Invitée à confirmer le décès, le 14 février, du commandant qui était en charge du CMA CGM-Lapérouse lors de son abordage avec un fluvio-maritime en décembre (JMM du 14/1; p. 13) et aux circonstances de ce décès, la compagnie a répondu: « C’est avec une grande tristesse et beaucoup d’émotion que le groupe CMA CGM a appris la disparition tragique du commandant [nom volontairement omis par la rédaction]. Âgé de 47 ans, père de famille, il avait rejoint la compagnie en 1986 à l’issue de sa formation à l’École nationale de la marine marchande, avait navigué sur ses plus grands navires et effectué de nombreuses missions à terre. Il devait prendre, lundi 14 février, un nouveau poste à terre. La direction du groupe s’associe à la douleur de la famille, de ses proches, de ses collègues et met tout en œuvre pour les accompagner et les soutenir dans ce moment douloureux. Par ailleurs, une cellule d’écoute et de soutien a été mise en place au siège du groupe afin d’accompagner chacun des salariés affectés par ce tragique événement. »
La vingtaine de navires sous registre français a reçu une version détaillée sur les circonstances de la disparition du commandant: le tract de la CFDT évoque le « harcèlement moral » exercé par un cadre très proche de Jacques Saadé. Il retranscrit également le « message testamentaire » que le commandant a adressé à quelques personnes avant de se suicider. On imagine le « message » que la direction de la compagnie vient d’envoyer aux bords. De quoi susciter des vocations. La réputation « sulfureuse » qu’avait la CMA des années 1980 chez les sédentaires marseillais, refait surface.
Le 15 février s’est tenue à Marseille une réunion avec les syndicats et Farid Salem, « visiblement ému », a estimé une source syndicale.
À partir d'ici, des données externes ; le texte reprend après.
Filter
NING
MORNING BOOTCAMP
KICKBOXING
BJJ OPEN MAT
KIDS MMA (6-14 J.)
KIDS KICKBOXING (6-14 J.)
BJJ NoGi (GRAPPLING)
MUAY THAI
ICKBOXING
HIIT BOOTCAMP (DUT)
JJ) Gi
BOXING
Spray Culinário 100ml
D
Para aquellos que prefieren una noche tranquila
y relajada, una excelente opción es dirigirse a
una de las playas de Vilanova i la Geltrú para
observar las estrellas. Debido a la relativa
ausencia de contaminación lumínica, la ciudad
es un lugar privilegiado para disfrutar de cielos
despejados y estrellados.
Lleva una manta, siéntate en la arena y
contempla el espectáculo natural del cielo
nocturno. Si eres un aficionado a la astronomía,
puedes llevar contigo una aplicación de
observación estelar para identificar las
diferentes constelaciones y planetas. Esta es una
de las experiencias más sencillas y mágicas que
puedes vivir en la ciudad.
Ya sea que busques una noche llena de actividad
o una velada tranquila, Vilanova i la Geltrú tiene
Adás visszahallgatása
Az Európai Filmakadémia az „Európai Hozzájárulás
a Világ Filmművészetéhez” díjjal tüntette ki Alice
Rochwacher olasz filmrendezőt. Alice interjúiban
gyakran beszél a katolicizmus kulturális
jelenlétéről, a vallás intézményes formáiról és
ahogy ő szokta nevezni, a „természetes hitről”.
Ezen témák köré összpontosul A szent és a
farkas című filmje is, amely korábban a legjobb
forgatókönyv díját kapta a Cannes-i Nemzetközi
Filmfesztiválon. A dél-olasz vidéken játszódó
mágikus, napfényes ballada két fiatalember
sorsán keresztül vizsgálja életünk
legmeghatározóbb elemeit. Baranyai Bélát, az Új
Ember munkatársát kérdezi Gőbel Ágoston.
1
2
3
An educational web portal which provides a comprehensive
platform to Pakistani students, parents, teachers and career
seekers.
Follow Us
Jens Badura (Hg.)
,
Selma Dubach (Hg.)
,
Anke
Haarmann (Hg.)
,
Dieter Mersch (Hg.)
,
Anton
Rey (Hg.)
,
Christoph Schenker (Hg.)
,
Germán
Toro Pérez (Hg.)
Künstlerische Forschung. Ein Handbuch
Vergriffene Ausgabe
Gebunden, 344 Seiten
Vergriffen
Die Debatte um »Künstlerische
Le d.g. adjoint aurait reconnu un dysfonctionnement de la compagnie et se serait engagé à faire tout ce qu’il est possible de faire pour assister la famille du commandant. Sur le fond, des réunions de travail ont été programmées pour trouver des solutions aux nombreux problèmes vainement soulevés depuis des années. « Les bords ont de fortes attentes. Mais pourquoi faut-il toujours une crise pour que la direction en prenne conscience? » D’ici quelques jours, il devrait être précisé que le cadre mis en cause par le commandant n’aura plus aucune responsabilité en matière de gestion du personnel. La CMA CGM n’a pas répondu à la question relative au départ « négocié » du jeune lieutenant qui était, a priori, seul à la passerelle lors de l’abordage en fin de journée, en plein hiver; abordage qui n’a fait ni blessé ni pollution.
Le capitaine d’armement est reparti en mer préparer sa prochaine retraite; le commandant est mort et le lieutenant, parti. Il ne reste plus « qu’à » attendre la publication du rapport du BEAmer sur les enseignements à tirer de cet événement de mer. Les conséquences profondes que ce dernier laissera dans la famille du commandant et dans l’esprit de ses collègues ne feront l’objet d’aucun rapport.